The June 2024 Precision Metalforming Association (PMA) Business Conditions Report shows a continued decline in metalforming manufacturers' outlook for the coming months. In May, metalformers' forecast for economic activity over the next 3 months dipped for the first time in 2024 and the June report indicates it is an ongoing trend for this sector.
Per the June PMA report, only 14% of metalforming manufacturers said they see economic activity increasing in the next 3 months which is down from the 19% who said the same in the May report. Another 30% expect a descrease in activity, up from 26% who felt the same in May, while 56% do not anticipate any change in economic activity.
Incoming orders are expected to decline in the coming months with 26% indicating as such, up from 19% who said the same in May. Those expecting orders to increase are down to 24% as opposed to the 32% who said in May they anticipated increased order activity. About half of respondents to PMA's June survey do not expect any change in orders.

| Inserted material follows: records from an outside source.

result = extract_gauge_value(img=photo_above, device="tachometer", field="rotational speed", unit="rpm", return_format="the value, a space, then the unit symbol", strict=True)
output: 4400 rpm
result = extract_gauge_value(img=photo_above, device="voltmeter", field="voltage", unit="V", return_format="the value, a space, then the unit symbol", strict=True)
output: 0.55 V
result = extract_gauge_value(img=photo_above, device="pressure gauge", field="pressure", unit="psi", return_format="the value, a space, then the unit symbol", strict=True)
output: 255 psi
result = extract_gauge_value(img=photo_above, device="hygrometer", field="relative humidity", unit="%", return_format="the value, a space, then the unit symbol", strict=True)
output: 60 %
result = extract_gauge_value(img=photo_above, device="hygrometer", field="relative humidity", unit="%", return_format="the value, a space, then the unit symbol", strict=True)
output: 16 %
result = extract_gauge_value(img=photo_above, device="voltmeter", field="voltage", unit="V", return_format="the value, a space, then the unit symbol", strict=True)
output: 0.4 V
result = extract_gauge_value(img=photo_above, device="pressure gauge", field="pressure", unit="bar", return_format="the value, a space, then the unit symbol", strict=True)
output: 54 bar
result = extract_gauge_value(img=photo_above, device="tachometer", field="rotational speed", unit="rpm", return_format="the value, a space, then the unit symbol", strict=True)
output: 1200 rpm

Despite the decreasing economic sentiments in this sector, PMA reports that the current average daily shipping levels in June remained steady with 46% reporting no change, 25% seeing an increase, up from 21% in May, and 29% indicating declines in shipping levels which is down just 1% from May.
“The June survey confirms that PMA members are seeing a slowdown in economic activity, which tracks other recent reports for the manufacturing sector that are reporting a contraction in activity,” said David Klotz, PMA president. “Our members are reporting a general sense of uncertainty over industrial demand, the election outcome, and whether tariffs will go up in 2025 and taxes will go up in 2026. The current environment makes it difficult for downstream companies to plan and respond to their customers’ concerns over similar uncertainties in the markets and over who will be in control of Washington after the November election.”

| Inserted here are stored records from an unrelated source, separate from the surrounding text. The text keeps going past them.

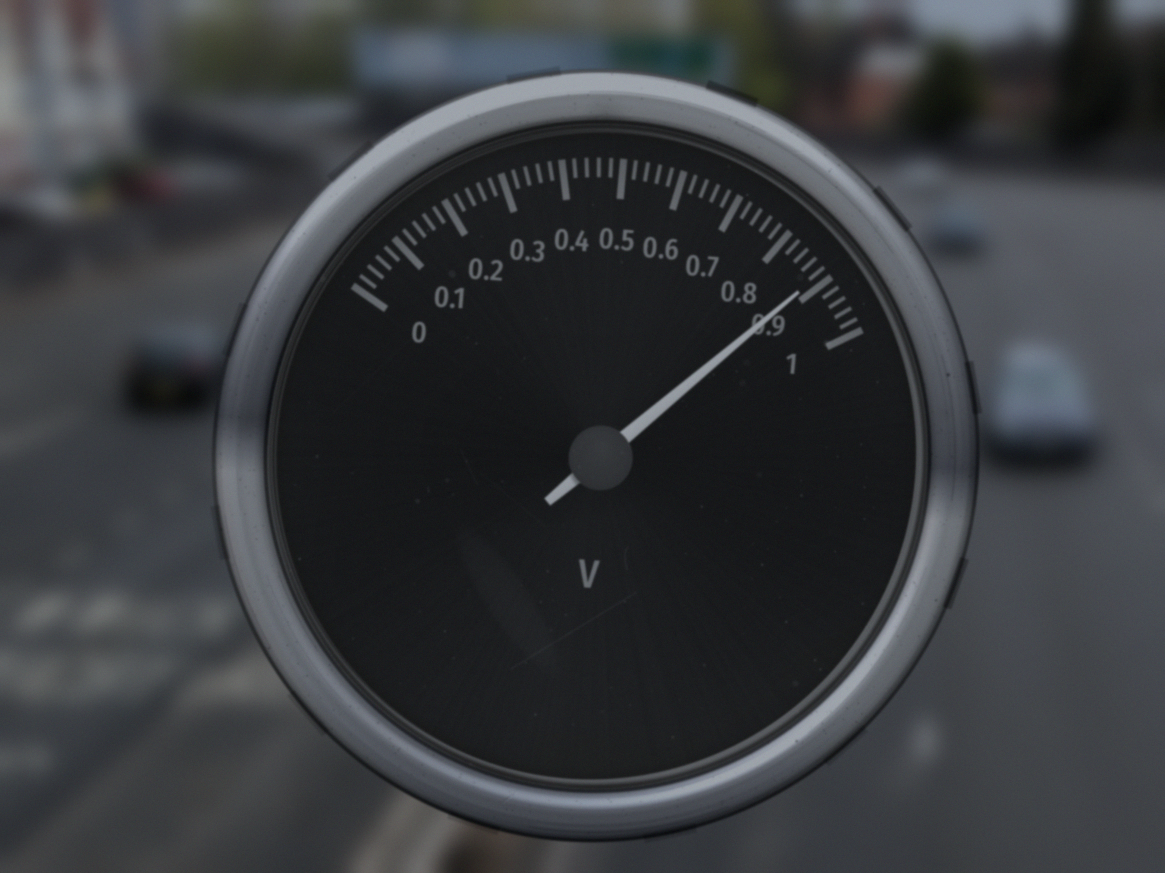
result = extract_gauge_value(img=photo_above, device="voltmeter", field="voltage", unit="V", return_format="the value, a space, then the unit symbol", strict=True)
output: 0.88 V
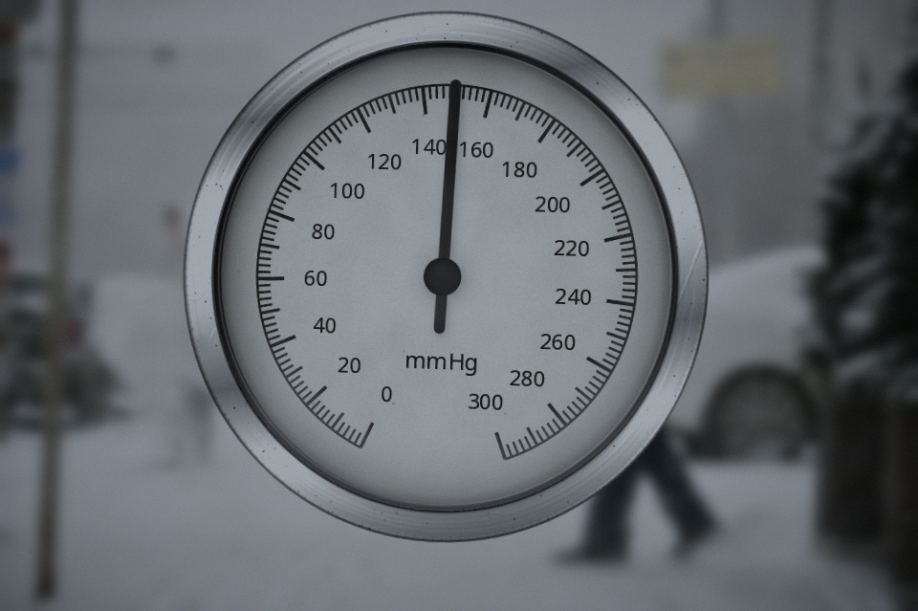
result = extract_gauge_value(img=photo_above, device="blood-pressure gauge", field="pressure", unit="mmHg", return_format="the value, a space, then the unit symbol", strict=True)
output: 150 mmHg
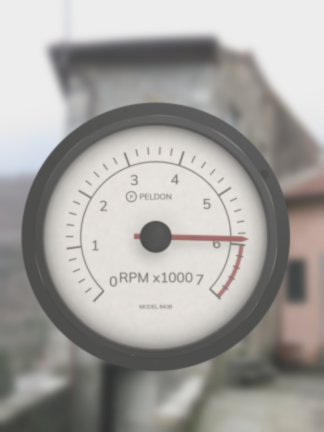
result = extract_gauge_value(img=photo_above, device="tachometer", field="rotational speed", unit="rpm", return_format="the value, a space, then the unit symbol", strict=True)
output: 5900 rpm
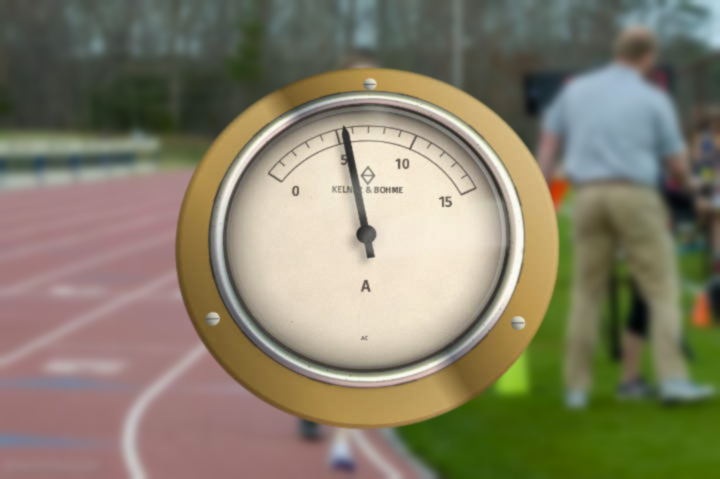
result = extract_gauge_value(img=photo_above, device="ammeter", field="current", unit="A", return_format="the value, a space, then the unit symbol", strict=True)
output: 5.5 A
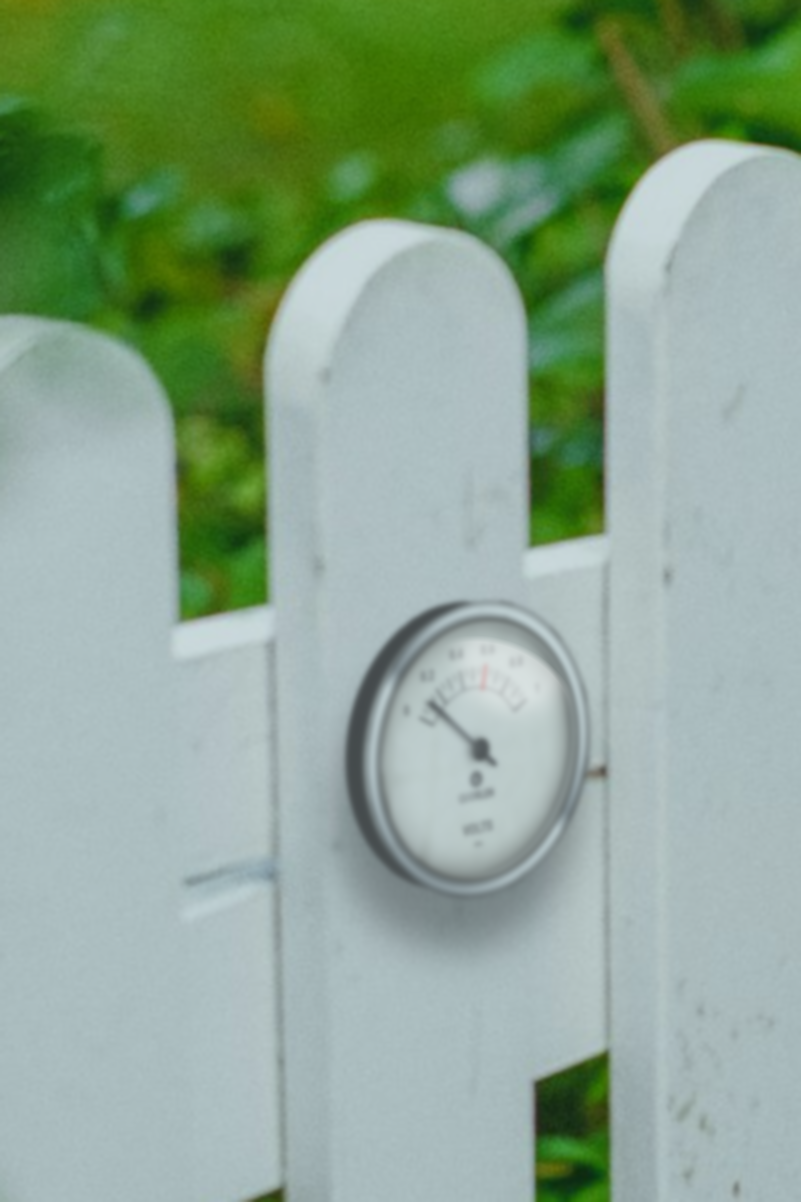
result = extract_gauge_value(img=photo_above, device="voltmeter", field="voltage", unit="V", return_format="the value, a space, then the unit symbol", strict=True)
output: 0.1 V
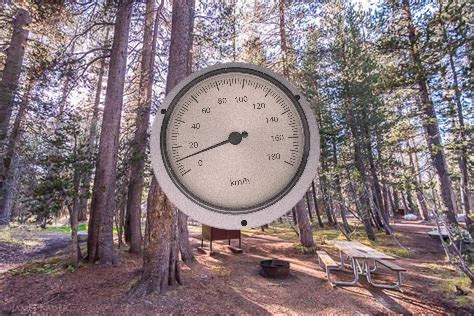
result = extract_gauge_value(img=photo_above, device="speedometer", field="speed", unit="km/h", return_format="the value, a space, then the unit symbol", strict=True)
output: 10 km/h
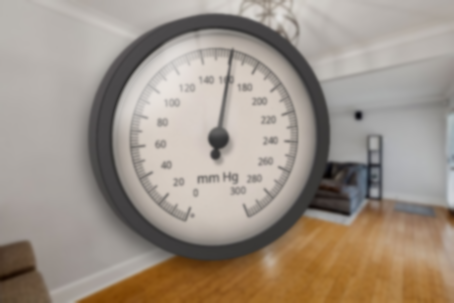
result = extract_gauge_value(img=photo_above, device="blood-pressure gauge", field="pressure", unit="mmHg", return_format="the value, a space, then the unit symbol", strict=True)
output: 160 mmHg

Another potential impact to this sector is the shift taking place in the automotive market to electric vehicles (EV). Per Jim Meil, Principal, Industry Analysis at ACT Research who presented during the National Fluid Power Association (NFPA) spring economic webinar, many manufacturers are questioning whether they continue investing in metalworking machinery due to the changing material needs of EVs. How this plays out is yet to be seen, but a factor to monitor as various markets shift to alternative powertrain options.
PMA, the trade association representing the North American metalforming industry, compiles its Business Conditions Report each month to provide an economic indicator for the next 3 months of manufacturing based on insight from 121 metalforming companies in the U.S. and Canada.
Metalworking and machine tools are an important customer segment for the fluid power industry, and therefore monitoring business activity in this sector can be a helpful indicator for the performance of the hydraulics and pneumatics market.